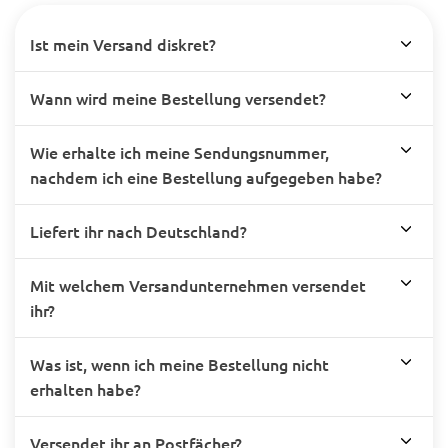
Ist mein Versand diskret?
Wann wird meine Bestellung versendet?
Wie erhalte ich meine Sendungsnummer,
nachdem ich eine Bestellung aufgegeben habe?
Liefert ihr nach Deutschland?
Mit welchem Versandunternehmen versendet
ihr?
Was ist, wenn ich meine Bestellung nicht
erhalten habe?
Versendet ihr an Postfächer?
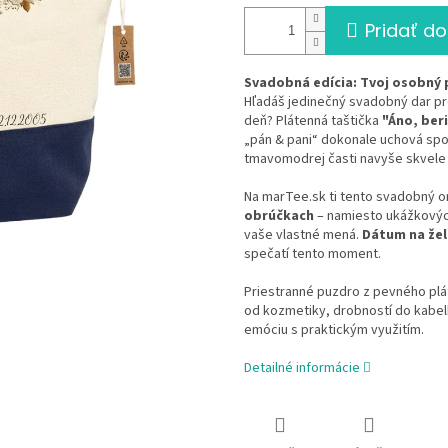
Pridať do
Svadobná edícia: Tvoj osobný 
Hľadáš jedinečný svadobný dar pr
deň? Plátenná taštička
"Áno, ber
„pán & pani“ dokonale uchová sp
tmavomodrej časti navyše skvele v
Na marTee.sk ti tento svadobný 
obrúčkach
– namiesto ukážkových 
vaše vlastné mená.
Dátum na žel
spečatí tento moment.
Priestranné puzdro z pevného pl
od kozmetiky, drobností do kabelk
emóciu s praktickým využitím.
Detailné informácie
=-=-=
What to work on: Count the lines in the items above that contain the word "svadobný". Reply with only that number.

Reply to the exercise: 2